#### [Problem]
Copy nothing but the lines below running from the line containing "G04 #@! TF.FilePolarity,Negative*" through the line containing "0 $1 width*", both end lines included.

-- Provided information follows --

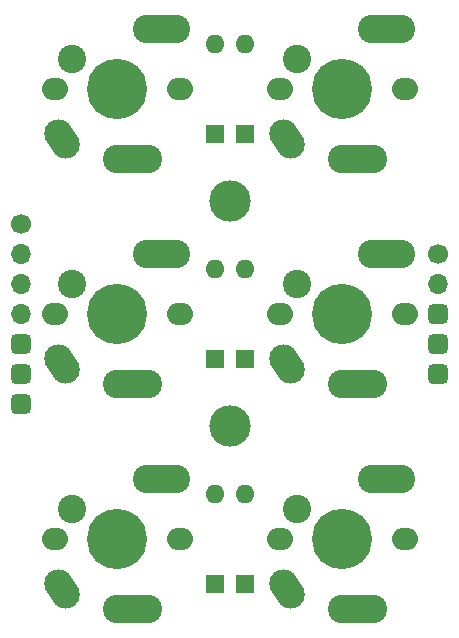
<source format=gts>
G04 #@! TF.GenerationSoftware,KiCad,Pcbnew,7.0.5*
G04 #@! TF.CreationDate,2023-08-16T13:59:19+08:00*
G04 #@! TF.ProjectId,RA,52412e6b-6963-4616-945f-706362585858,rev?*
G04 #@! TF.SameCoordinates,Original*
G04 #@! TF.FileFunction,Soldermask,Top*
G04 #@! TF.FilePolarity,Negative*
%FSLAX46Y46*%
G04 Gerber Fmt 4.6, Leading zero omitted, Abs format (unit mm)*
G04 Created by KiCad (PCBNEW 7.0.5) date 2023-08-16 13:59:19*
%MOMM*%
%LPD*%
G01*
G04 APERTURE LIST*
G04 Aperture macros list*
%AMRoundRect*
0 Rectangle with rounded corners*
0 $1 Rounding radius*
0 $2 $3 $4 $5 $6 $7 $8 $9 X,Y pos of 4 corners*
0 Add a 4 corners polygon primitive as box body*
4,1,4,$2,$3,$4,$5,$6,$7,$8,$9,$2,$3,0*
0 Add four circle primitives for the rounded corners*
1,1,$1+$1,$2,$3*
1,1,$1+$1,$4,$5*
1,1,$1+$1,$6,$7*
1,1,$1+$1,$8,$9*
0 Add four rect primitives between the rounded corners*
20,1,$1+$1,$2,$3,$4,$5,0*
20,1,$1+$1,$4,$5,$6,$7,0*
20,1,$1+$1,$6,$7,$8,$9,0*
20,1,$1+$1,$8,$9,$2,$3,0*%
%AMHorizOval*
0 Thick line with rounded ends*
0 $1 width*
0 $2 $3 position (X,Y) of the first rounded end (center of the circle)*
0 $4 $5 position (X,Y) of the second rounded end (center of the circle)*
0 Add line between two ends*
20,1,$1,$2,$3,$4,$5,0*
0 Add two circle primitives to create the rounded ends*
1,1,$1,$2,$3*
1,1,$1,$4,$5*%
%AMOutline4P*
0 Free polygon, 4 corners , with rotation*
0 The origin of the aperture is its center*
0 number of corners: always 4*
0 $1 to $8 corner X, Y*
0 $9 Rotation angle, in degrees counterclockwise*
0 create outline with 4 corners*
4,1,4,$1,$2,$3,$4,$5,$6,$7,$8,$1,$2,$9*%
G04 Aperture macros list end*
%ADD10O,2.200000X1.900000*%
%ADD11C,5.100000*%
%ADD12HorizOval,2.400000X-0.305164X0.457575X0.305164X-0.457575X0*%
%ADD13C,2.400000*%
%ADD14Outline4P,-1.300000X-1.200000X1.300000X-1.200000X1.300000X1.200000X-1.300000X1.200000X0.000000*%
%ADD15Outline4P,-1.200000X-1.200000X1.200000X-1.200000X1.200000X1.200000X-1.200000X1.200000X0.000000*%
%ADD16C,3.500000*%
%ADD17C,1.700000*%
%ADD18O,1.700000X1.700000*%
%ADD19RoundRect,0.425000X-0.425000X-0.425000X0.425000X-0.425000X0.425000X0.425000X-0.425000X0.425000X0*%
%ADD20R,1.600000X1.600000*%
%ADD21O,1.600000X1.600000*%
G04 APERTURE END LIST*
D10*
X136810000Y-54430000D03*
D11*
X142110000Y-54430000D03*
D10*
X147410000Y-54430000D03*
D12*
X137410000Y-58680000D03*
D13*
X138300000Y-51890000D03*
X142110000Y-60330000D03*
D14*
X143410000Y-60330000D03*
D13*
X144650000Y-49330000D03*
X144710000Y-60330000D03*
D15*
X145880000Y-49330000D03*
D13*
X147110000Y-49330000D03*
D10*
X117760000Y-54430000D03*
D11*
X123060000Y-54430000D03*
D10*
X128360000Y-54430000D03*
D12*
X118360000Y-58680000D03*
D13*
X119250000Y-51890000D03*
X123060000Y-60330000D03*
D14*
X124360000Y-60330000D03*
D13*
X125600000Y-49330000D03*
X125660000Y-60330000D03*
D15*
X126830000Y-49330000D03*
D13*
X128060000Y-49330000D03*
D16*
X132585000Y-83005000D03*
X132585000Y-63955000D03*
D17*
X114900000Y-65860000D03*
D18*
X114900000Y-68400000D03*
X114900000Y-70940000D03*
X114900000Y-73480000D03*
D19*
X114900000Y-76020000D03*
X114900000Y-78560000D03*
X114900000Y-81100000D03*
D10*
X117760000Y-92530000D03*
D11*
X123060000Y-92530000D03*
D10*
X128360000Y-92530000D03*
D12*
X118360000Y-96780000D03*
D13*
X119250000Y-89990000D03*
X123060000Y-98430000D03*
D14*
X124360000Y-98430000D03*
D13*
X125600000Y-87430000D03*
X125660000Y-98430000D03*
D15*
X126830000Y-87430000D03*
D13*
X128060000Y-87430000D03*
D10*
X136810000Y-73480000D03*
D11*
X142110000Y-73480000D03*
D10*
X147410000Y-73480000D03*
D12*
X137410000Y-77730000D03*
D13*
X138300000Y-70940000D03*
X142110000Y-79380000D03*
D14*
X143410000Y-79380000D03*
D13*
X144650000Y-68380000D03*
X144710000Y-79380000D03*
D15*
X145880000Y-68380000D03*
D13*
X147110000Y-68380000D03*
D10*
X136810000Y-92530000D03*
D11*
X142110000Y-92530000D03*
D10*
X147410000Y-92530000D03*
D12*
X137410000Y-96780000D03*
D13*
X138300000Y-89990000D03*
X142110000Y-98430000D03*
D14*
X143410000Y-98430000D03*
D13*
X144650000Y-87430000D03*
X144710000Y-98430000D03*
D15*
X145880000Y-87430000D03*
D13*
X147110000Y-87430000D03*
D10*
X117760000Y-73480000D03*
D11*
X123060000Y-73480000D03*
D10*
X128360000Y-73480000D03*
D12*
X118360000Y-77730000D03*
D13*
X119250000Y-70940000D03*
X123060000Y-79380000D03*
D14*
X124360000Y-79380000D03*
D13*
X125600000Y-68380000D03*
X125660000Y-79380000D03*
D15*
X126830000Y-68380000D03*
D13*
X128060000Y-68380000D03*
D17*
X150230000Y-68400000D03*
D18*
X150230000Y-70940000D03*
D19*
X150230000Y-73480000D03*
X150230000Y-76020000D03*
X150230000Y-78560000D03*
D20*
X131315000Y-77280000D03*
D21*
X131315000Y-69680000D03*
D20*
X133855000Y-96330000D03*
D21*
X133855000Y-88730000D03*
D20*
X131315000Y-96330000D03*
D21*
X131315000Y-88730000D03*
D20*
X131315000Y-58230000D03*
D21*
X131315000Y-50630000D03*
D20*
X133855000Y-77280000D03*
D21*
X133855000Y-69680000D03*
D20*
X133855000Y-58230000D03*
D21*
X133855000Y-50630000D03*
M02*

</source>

-- Provided information concluded --
-- Provided information follows --

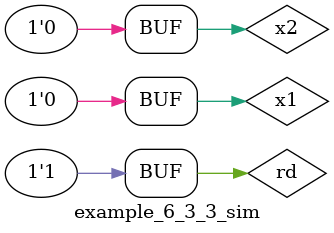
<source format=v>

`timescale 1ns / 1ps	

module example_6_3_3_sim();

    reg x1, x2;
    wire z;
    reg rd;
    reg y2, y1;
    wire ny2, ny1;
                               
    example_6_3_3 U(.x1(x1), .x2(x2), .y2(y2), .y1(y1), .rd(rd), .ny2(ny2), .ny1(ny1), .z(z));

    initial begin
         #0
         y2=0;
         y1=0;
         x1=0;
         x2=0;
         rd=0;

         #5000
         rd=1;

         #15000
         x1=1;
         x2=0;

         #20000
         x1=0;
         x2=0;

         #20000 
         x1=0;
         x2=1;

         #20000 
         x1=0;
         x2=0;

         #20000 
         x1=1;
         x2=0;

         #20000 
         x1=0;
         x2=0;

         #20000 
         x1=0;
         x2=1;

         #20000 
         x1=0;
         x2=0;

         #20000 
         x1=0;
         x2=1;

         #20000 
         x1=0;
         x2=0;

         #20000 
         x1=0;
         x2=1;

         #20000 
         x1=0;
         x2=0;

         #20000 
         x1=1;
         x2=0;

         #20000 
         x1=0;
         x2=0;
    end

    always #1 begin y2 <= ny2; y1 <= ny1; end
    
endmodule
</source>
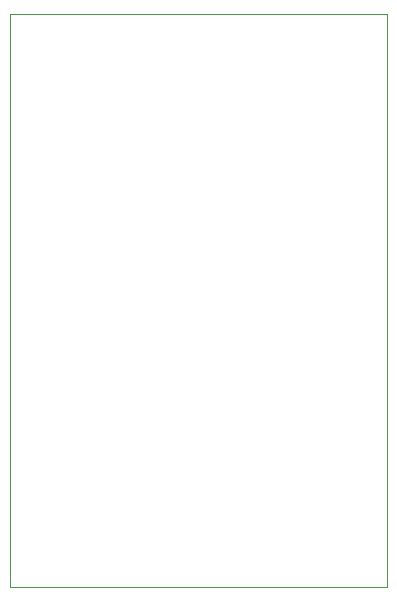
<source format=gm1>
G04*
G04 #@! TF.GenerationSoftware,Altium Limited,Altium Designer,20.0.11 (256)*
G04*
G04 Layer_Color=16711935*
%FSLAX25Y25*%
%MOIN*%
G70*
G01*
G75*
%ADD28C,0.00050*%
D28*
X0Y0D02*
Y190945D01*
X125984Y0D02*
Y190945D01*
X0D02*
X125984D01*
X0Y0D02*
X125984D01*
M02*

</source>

-- Provided information concluded --

#### [Response to the exercise]
G04 #@! TF.FilePolarity,Negative*
%FSLAX46Y46*%
G04 Gerber Fmt 4.6, Leading zero omitted, Abs format (unit mm)*
G04 Created by KiCad (PCBNEW 7.0.5) date 2023-08-16 13:59:19*
%MOMM*%
%LPD*%
G01*
G04 APERTURE LIST*
G04 Aperture macros list*
%AMRoundRect*
0 Rectangle with rounded corners*
0 $1 Rounding radius*
0 $2 $3 $4 $5 $6 $7 $8 $9 X,Y pos of 4 corners*
0 Add a 4 corners polygon primitive as box body*
4,1,4,$2,$3,$4,$5,$6,$7,$8,$9,$2,$3,0*
0 Add four circle primitives for the rounded corners*
1,1,$1+$1,$2,$3*
1,1,$1+$1,$4,$5*
1,1,$1+$1,$6,$7*
1,1,$1+$1,$8,$9*
0 Add four rect primitives between the rounded corners*
20,1,$1+$1,$2,$3,$4,$5,0*
20,1,$1+$1,$4,$5,$6,$7,0*
20,1,$1+$1,$6,$7,$8,$9,0*
20,1,$1+$1,$8,$9,$2,$3,0*%
%AMHorizOval*
0 Thick line with rounded ends*
0 $1 width*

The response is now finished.